*** Entries supplied

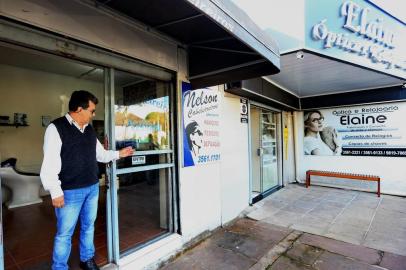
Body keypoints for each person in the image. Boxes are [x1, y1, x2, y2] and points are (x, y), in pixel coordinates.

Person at [40, 90, 134, 270]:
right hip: (69, 192)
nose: (93, 114)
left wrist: (119, 154)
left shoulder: (89, 130)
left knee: (88, 226)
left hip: (92, 188)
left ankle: (87, 259)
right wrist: (55, 191)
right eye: (91, 110)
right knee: (64, 234)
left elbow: (101, 154)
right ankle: (59, 267)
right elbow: (50, 162)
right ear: (78, 109)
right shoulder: (56, 128)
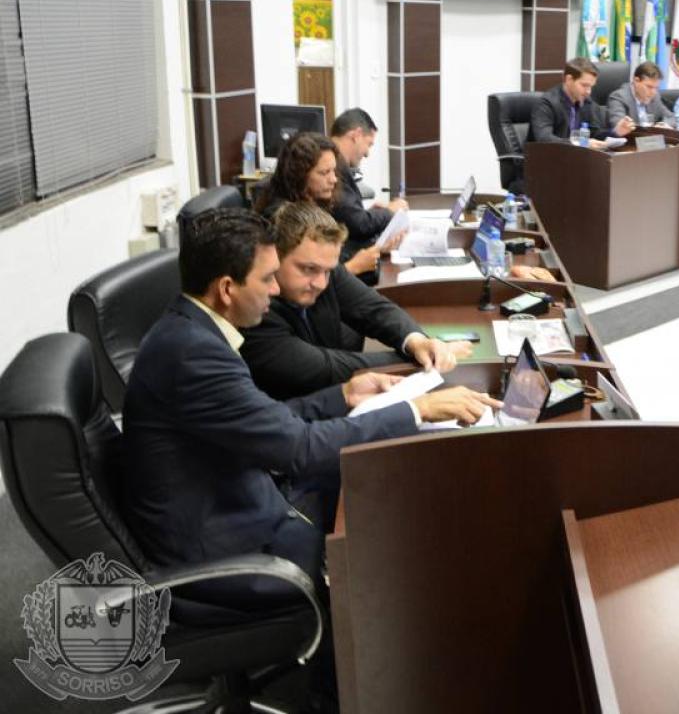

******

Your output should consist solely of the lines from the line containing "left shoulder: (89, 130)" through the last line of the entries, verbatim, minus any pictures.

■ **Result of the exercise**
left shoulder: (89, 130)
left knee: (88, 226)
left hip: (92, 188)
left ankle: (87, 259)
right wrist: (55, 191)
right eye: (91, 110)
right knee: (64, 234)
left elbow: (101, 154)
right ankle: (59, 267)
right elbow: (50, 162)
right ear: (78, 109)
right shoulder: (56, 128)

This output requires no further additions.